Items from a data source
-- Opening Marker --
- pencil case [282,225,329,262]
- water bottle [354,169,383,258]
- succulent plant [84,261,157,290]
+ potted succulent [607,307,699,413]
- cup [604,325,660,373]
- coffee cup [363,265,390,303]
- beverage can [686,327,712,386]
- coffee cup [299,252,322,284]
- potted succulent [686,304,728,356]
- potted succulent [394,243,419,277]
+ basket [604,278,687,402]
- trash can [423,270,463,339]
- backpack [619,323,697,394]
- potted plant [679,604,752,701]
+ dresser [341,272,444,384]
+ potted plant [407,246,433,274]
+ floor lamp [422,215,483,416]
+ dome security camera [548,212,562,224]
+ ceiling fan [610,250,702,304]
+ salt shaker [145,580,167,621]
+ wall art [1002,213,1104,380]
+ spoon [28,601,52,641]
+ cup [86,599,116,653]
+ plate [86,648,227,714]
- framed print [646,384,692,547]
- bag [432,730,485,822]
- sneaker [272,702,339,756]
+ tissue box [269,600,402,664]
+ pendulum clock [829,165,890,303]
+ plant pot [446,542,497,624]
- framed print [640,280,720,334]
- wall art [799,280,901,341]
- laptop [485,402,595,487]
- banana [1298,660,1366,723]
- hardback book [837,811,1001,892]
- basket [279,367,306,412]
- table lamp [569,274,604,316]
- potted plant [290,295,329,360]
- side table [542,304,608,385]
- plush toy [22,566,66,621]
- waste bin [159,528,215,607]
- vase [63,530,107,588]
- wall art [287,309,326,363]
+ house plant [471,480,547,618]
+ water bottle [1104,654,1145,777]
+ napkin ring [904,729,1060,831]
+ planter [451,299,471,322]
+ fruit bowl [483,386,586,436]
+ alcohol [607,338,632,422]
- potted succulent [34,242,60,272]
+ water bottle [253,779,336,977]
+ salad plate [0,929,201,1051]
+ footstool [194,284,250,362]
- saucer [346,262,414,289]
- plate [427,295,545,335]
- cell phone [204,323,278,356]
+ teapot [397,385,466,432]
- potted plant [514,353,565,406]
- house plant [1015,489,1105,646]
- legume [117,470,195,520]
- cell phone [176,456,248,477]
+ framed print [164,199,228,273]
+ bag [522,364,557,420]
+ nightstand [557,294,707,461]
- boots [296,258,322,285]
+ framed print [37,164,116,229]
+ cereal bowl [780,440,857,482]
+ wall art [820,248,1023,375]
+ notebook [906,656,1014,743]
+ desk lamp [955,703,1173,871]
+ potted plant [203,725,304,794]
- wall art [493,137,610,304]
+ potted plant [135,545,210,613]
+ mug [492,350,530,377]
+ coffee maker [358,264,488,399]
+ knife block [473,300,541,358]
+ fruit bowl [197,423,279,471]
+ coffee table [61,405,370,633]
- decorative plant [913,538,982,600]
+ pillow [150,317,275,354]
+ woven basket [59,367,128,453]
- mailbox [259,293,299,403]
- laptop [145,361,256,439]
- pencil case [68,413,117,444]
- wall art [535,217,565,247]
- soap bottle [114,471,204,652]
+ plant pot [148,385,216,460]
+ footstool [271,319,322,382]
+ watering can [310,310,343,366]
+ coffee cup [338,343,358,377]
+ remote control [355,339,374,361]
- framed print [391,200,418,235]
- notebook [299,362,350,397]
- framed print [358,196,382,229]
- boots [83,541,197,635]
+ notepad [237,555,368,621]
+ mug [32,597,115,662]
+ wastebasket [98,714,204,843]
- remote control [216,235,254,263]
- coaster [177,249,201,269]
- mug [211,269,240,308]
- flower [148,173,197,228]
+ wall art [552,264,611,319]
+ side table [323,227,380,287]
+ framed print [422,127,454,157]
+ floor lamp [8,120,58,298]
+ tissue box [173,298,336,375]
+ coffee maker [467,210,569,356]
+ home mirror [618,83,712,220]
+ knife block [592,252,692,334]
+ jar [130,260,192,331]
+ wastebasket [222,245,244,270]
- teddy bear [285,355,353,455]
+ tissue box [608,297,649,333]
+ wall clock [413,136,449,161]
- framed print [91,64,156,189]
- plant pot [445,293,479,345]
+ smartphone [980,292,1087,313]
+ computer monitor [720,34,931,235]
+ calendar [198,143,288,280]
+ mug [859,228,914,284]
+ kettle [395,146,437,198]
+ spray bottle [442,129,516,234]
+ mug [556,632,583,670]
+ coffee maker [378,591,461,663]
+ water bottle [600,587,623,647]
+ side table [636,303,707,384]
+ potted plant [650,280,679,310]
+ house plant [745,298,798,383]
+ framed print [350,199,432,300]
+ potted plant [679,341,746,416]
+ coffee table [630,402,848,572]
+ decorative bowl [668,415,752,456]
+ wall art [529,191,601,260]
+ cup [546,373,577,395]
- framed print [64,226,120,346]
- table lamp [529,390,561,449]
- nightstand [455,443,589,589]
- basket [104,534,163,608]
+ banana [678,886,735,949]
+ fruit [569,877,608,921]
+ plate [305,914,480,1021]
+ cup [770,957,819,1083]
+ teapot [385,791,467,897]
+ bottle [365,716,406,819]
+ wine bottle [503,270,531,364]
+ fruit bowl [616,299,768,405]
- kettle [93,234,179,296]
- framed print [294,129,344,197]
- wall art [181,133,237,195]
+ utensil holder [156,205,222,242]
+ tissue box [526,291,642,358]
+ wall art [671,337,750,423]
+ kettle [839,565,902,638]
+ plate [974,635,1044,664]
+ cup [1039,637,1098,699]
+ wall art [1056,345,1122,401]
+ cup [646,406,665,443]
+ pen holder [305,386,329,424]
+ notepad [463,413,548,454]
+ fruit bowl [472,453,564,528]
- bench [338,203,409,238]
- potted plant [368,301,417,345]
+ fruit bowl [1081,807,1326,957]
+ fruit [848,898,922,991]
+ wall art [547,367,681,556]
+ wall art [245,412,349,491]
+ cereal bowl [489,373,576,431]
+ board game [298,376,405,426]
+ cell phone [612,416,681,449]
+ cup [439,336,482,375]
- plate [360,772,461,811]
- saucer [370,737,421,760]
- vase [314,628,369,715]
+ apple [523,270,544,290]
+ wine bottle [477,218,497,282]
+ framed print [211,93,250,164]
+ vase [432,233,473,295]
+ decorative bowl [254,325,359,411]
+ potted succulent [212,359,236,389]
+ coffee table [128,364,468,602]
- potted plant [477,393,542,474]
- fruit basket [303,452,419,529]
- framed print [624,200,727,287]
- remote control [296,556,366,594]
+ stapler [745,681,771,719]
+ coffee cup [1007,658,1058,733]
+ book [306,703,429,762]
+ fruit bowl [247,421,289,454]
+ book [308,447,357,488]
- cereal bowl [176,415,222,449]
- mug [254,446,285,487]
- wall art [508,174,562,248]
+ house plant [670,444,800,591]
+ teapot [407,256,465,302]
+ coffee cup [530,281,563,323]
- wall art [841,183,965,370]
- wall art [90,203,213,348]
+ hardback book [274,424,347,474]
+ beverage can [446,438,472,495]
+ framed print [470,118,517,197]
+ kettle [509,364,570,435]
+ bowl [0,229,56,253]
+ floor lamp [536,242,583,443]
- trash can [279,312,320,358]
-- Closing Marker --
_WORK TO COMPLETE_
Please return all lines above in which the string "nightstand" is found.

_EXERCISE RESULT_
+ nightstand [557,294,707,461]
- nightstand [455,443,589,589]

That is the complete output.